Brad Hall: We are such fans of independent movies, and we see everything, but we hadn’t done it ourselves. We’ve done studio work and television work, but we really wanted to try this independent thing out, which I guess is kind of backwards. Yet people were so welcoming, and so happy to help out—our producer Julie Snyder, who’s done a lot of independent films, said, “You can do it! Just do it!” And it turns out, you can just do it, and you can do it cheap, and you can do it fast, and still get, creatively, what you wanted.
That’s why it’s so exciting to be at Tribeca with the film. It really is exactly what we wanted to do with the movie, exactly the people we want to share it with, and whose work we want to enjoy, too.
Tribeca: Brad, this is your debut as a film director. What made you decide to make a short film?
Brad Hall: I wanted to make sure I didn’t screw up on a big canvas, so I wrote a script for a little canvas. [laughs] I heard a water-colorist say that someplace. I always thought of this idea as a short story, really; I didn’t think it was novel. I mean, it’s 27 minutes, which is a long-ish short, but for me, that’s just how long this story is.
Tribeca: What are you most looking forward to about coming to Tribeca?
Julia Louis-Dreyfus: I’m from NY originally—I was born there. I have tons of friends and family in NYC, and I’m looking forward to sharing this film with people who are close to me. At the risk of sounding Pollyanna-ish, there’s a sort of exciting legitimacy to this film festival that I feel very proud about.
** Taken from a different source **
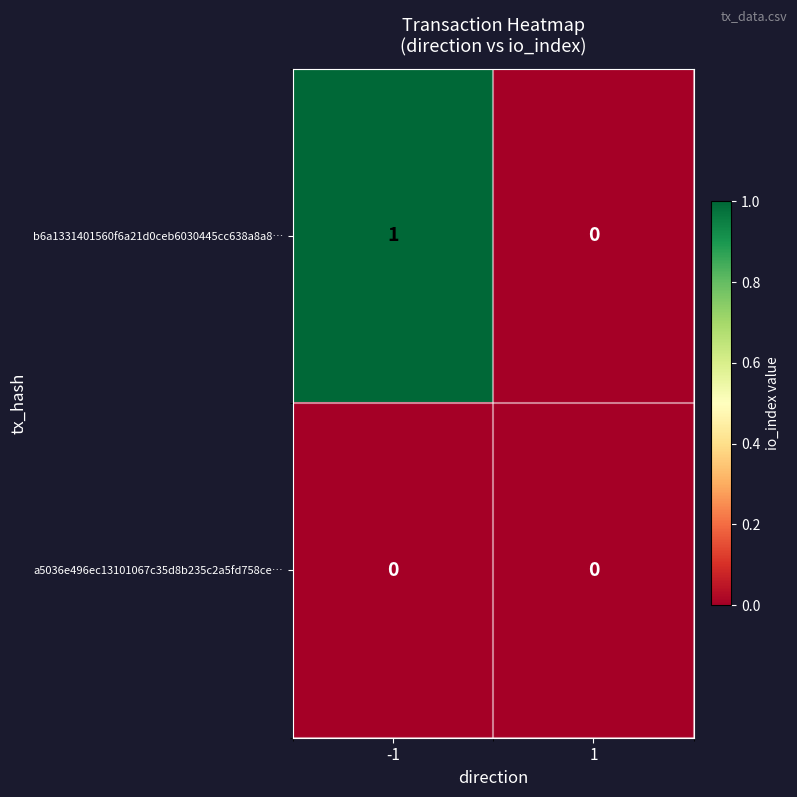

Is it true that b6a1331401560f6a21d0ceb6030445cc638a8a8… equals 0 at -1?

False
I can’t wait to show it to people on the East Coast at such a high-profile festival. I’m actually kind of crazy excited about it.
And it’s also good timing with this HBO show Veep I’ve got coming out April 22—it’s all lining up, all nice and purty-like…
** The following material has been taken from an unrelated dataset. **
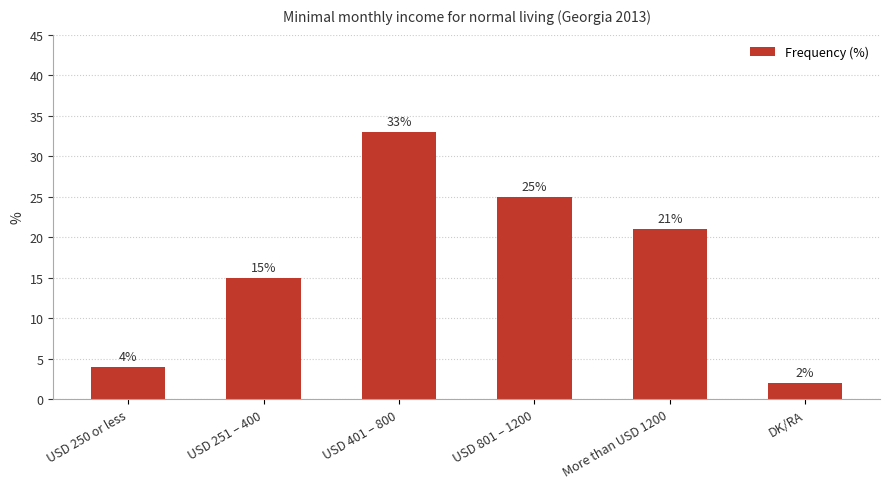

How many data points does each series have?

6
Tribeca: Wow, that’s a big week!
Julia Louis-Dreyfus: Wild, right?
Tribeca: If you could have dinner with any filmmaker (alive or dead), who would it be?
Julia Louis-Dreyfus: I would have to say Jean Renoir. What would you say, B?
Brad Hall: Oh, I’ll say François Truffaut. But a living director, I’d probably say Martin Scorsese. Wouldn’t you, Jules?
Julia Louis-Dreyfus: Oh, yes, Scorsese.
Brad Hall: Both because of his remarkable body of work, and because I have a feeling he’d pick up the check.
Tribeca: Well, it’s apropos you both picked French directors first… Okay, what’s your favorite New York movie?
Julia Louis-Dreyfus: Manhattan is one of them.
Brad Hall: Yeah, Manhattan is right up there, that’s for sure. And Taxi Driver, Mean Streets, Goodfellas, Raging Bull, West Side Story and Shaft.
Tribeca: What would your biopic be called?
Brad Hall: Mine would be called Nice Try.
Julia Louis-Dreyfus: Mine would be Eisenhower: The White House Years.
Catch Picture Paris when the short airs Monday, December 17, at 9PM on HBO.